* **Task input**
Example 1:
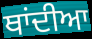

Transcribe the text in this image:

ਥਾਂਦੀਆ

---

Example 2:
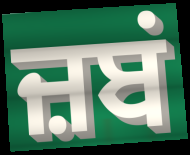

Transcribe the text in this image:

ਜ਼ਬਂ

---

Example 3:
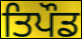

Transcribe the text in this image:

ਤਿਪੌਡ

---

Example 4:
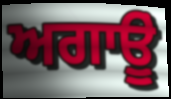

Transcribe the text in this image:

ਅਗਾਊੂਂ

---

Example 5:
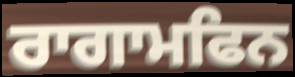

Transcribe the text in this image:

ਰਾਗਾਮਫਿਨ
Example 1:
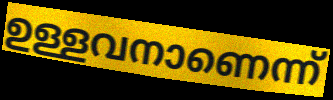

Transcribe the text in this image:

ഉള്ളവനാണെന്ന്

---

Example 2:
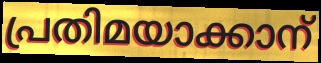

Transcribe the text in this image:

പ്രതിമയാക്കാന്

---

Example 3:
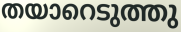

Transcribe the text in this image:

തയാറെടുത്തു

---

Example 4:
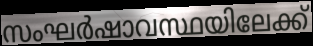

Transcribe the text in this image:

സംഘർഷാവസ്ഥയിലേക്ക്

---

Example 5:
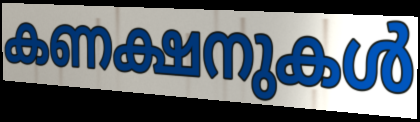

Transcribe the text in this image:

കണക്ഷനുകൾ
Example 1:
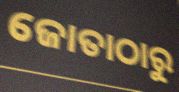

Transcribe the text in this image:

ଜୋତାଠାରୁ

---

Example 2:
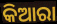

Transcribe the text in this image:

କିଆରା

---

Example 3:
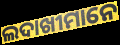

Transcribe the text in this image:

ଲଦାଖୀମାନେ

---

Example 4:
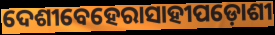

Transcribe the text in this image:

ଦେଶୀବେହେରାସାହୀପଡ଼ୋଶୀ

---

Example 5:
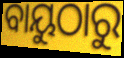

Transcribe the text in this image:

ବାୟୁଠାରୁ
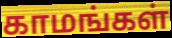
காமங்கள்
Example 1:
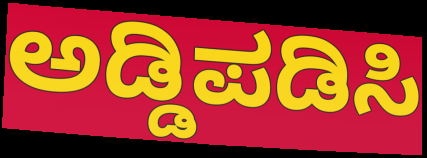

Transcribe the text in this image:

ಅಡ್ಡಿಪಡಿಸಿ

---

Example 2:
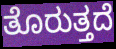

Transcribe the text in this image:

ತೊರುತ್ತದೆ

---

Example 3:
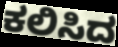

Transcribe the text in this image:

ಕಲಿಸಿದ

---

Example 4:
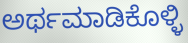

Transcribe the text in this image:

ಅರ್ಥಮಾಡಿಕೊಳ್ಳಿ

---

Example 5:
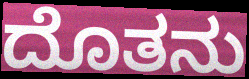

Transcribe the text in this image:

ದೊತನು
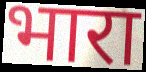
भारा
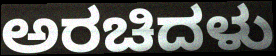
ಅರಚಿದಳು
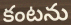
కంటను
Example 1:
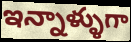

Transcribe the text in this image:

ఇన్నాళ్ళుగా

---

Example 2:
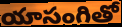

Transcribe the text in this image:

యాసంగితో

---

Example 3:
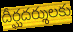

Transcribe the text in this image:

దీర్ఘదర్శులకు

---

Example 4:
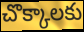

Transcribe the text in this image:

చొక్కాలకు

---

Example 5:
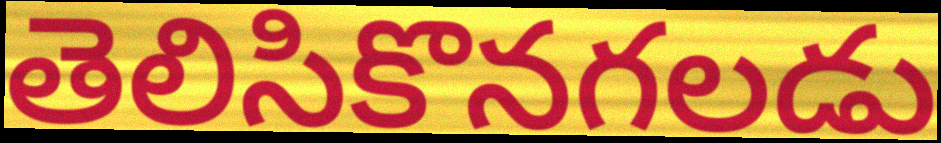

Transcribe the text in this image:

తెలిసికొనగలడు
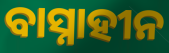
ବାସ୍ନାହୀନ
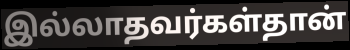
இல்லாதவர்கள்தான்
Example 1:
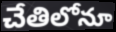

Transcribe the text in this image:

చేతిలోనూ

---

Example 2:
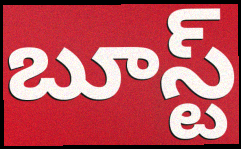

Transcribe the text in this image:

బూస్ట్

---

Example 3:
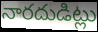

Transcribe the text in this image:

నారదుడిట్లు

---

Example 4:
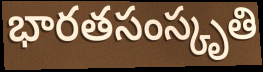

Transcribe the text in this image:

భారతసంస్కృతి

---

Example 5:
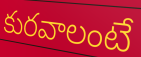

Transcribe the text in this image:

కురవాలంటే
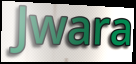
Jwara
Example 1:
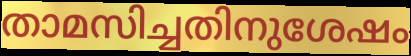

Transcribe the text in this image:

* **Task directions**
Copy every line of all the records above into a numbered list, skipping blank lines and leaving the pictures out.

* **Response for this exercise**
1. Example 1:
2. Transcribe the text in this image:
3. ਥਾਂਦੀਆ
4. ---
5. Example 2:
6. Transcribe the text in this image:
7. ਜ਼ਬਂ
8. ---
9. Example 3:
10. Transcribe the text in this image:
11. ਤਿਪੌਡ
12. ---
13. Example 4:
14. Transcribe the text in this image:
15. ਅਗਾਊੂਂ
16. ---
17. Example 5:
18. Transcribe the text in this image:
19. ਰਾਗਾਮਫਿਨ
20. Example 1:
21. Transcribe the text in this image:
22. ഉള്ളവനാണെന്ന്
23. ---
24. Example 2:
25. Transcribe the text in this image:
26. പ്രതിമയാക്കാന്
27. ---
28. Example 3:
29. Transcribe the text in this image:
30. തയാറെടുത്തു
31. ---
32. Example 4:
33. Transcribe the text in this image:
34. സംഘർഷാവസ്ഥയിലേക്ക്
35. ---
36. Example 5:
37. Transcribe the text in this image:
38. കണക്ഷനുകൾ
39. Example 1:
40. Transcribe the text in this image:
41. ଜୋତାଠାରୁ
42. ---
43. Example 2:
44. Transcribe the text in this image:
45. କିଆରା
46. ---
47. Example 3:
48. Transcribe the text in this image:
49. ଲଦାଖୀମାନେ
50. ---
51. Example 4:
52. Transcribe the text in this image:
53. ଦେଶୀବେହେରାସାହୀପଡ଼ୋଶୀ
54. ---
55. Example 5:
56. Transcribe the text in this image:
57. ବାୟୁଠାରୁ
58. காமங்கள்
59. Example 1:
60. Transcribe the text in this image:
61. ಅಡ್ಡಿಪಡಿಸಿ
62. ---
63. Example 2:
64. Transcribe the text in this image:
65. ತೊರುತ್ತದೆ
66. ---
67. Example 3:
68. Transcribe the text in this image:
69. ಕಲಿಸಿದ
70. ---
71. Example 4:
72. Transcribe the text in this image:
73. ಅರ್ಥಮಾಡಿಕೊಳ್ಳಿ
74. ---
75. Example 5:
76. Transcribe the text in this image:
77. ದೊತನು
78. भारा
79. ಅರಚಿದಳು
80. కంటను
81. Example 1:
82. Transcribe the text in this image:
83. ఇన్నాళ్ళుగా
84. ---
85. Example 2:
86. Transcribe the text in this image:
87. యాసంగితో
88. ---
89. Example 3:
90. Transcribe the text in this image:
91. దీర్ఘదర్శులకు
92. ---
93. Example 4:
94. Transcribe the text in this image:
95. చొక్కాలకు
96. ---
97. Example 5:
98. Transcribe the text in this image:
99. తెలిసికొనగలడు
100. ବାସ୍ନାହୀନ
101. இல்லாதவர்கள்தான்
102. Example 1:
103. Transcribe the text in this image:
104. చేతిలోనూ
105. ---
106. Example 2:
107. Transcribe the text in this image:
108. బూస్ట్
109. ---
110. Example 3:
111. Transcribe the text in this image:
112. నారదుడిట్లు
113. ---
114. Example 4:
115. Transcribe the text in this image:
116. భారతసంస్కృతి
117. ---
118. Example 5:
119. Transcribe the text in this image:
120. కురవాలంటే
121. Jwara
122. Example 1:
123. Transcribe the text in this image:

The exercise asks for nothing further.